Ostéo? Chiro? Etiopathe? Comment choisir?

Cet article ne détaille pas les différentes techniques manuelles, mais tente de vous aider à vous orienter quand on vous conseille un traitement physique.

1er point: Certains ostéopathes sont médecins d’autres non. Il est aventureux de généraliser, mais les premiers sont meilleurs diagnosticiens, les seconds meilleurs thérapeutes. C’est une question de formation. Vous prenez un risque si vous consultez en premier un ostéopathe non médecin. C’est un bon choix si vous avez un blocage articulaire, mais qui a fait ce diagnostic? Vous? Un membre de votre entourage? Une revue santé? Ne vous attardez pas si le traitement n’entraîne pas les effets souhaités. Il faut toujours préciser ce que l’on traite, dans les termes les moins ésotériques et les plus reproductibles possibles.
2ème point: Toutes les techniques marchent, aucune constamment. Le traitement manuel est une relation bilatérale: la confiance que vous mettez dans le traitement, votre détente lors de sa réalisation, sont importants au même titre que l’habileté et l’expérience du thérapeute. Rien à voir avec la prise d’un médicament, certes pas totalement dénué de personnalité (vous pouvez le considérer comme une bombe pour votre estomac) mais qui ne vous entraînera pas dans une relation inoubliable.
3ème point: Comprenons comment ça marche: Il y a 2 modes d’action principaux des techniques manuelles:
1) La stimulation réflexe: la modification du fonctionnement articulaire est obtenue par la stimulation de capteurs nerveux, de la peau, des muscles et des tendons. Un bon relacher des structures entourant l’articulation est obtenu. Le mouvement est libéré.
2) La mobilisation directe: soit sèche et rapide (le « thrust ») avec écartement brutal des surfaces articulaires traduit par un craquement (il n’y a pas d’air dans l’articulation et la dépression provoque ce bruit analogue à la décapsulation d’une canette), soit mobilisation douce et répétée. La mobilisation provoque également une stimulation réflexe des capteurs nerveux. Il y a une sorte de « remise à zéro » de la programmation locale du système nerveux.

De nombreuses techniques ont été mises au point utilisant ces modes d’action. Chaque thérapeute les adapte pour faire « sa sauce ». On est dans le domaine artistique. Aucun ne pratique son art de la même façon dix ans plus tard.
Et, de la même façon que les goûts artistiques sont loin d’être uniformes, aucun thérapeute ne plaît à tout le monde. Il faudra peut-être plusieurs tentatives pour que vous trouviez le vôtre.
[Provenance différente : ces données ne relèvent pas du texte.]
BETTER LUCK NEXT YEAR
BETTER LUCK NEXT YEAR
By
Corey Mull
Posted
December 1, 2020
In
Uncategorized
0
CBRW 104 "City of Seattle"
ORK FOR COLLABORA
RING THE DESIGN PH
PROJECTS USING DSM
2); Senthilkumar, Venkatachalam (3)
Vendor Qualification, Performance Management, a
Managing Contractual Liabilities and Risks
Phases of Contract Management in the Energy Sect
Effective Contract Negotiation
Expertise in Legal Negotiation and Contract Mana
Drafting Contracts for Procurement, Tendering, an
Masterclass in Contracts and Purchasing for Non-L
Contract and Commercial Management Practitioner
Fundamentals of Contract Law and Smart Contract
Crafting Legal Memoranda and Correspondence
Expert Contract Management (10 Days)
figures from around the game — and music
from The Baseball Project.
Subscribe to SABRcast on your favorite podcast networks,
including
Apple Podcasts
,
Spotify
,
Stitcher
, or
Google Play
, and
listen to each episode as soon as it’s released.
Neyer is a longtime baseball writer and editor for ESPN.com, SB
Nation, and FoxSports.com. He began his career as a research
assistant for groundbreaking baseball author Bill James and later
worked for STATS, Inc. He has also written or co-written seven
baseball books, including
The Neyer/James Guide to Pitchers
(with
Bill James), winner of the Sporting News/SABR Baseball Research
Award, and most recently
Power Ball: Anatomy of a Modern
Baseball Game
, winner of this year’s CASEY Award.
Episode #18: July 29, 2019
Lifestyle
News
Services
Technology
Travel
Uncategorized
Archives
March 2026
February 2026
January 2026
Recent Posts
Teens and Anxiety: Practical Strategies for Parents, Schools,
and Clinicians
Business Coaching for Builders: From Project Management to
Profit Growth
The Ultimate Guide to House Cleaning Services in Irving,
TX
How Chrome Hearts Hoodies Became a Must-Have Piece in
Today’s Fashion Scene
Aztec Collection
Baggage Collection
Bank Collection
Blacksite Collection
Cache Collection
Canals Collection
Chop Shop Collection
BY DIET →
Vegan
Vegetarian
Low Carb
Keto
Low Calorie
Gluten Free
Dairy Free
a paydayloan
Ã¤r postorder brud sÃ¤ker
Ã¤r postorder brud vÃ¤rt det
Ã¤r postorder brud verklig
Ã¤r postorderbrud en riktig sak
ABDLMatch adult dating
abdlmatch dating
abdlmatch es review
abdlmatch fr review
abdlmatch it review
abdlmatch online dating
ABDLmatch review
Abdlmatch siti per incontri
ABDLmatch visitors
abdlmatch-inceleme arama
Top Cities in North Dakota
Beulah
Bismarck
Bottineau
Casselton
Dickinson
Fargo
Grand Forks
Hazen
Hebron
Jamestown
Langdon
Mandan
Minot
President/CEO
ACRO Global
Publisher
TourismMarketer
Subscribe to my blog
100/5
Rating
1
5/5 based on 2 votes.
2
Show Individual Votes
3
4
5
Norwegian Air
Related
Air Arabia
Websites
Surtout que le choix va s’élargir considérablement: on forme actuellement 3 fois plus d’ostéopathes que de médecins!
Votre tempérament guidera votre choix: si vous êtes nerveuse et facilement tendue, si les douleurs sont multiples et fréquentes, préférez les techniques sans manipulation (ostéopathie « douce », médecine énergétique, ostéopathie crânienne). Les séances sont plus longues mais ne heurteront pas votre sensibilité. Si vous ne faites que vous coincer occasionnellement le dos, voyez un « craqueur » qui résoudra le problème en quelques minutes.
Vous aurez vu un médecin pour confirmer le diagnostic de bénignité du trouble articulaire, si c’est la première fois que vous en souffrez. Vous n’êtes pas obligé d’avaler ses anti-inflammatoires. Souvent c’est malheureusement le seul traitement qu’il connaisse. Si vous avez la chance qu’il pratique la médecine manuelle, vous aurez diagnostic et traitement au même endroit.
L’expérience du thérapeute est importante. Mais le nombre d’années depuis lequel il est installé n’est pas un critère suffisant. Une bonne « main » s’exerce vite, une mauvaise reste malhabile après des années de pratique. La réputation locale d’un ostéopathe est le meilleur critère de choix. Ceux qui recoivent le plus d’échos sont les infirmières, pharmaciens, kinésithérapeutes classiques… et les médecins! Qui écoutent, même s’ils ont parfois des oeillères sur la médecine manuelle.